Anti-immigrant talk caused disruption in his workforce in Trump’s first term, “leading to serious worker shortages throughout industry. When people realized he was all talk, many started to come back.”
Many of the newest arrivals come with court dates for asylum petitions and are allowed to work while their cases proceed. Others jumped the border without legal papers, often paying thousands of dollars to smugglers.
They’ve already braved criminal gangs, extortion-demanding officials and scorching badlands. They’ll be hunkering down through northern U.S. winters. Many, but not all, say they have no intention of going back.
Leaving their toddler with a relative back in Mexico, Miguel Pérez, 30 and his wife paid smugglers $25,000 to be brought across the Rio Grande through Central Texas and on to Milwaukee. They paid half the money up front — after selling a car and other belongings and borrowing from family and friends.
Now six months into their U.S. odyssey, the couple has paid off the smugglers and begun saving money. Miguel recently quit working 12-hour days on a food truck because of the long commute to job sites and from his South Milwaukee neighborhood. A fresh job will be no problem, he says.

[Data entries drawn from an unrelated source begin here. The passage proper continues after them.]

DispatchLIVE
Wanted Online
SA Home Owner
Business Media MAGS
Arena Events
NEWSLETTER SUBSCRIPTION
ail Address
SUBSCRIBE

While he looks, Miguel’s wife continues putting in hours at a Milwaukee packing house. Their lives revolve around that labor and the few blocks surrounding the room they rent. There isn’t time for much else.
“The hardest and most expensive thing was crossing the border,” Pérez says, chatting on the sidewalk in front of the border shop where the Nicaraguans toil. “But once you cross the border, we found there is plenty of work for everyone.”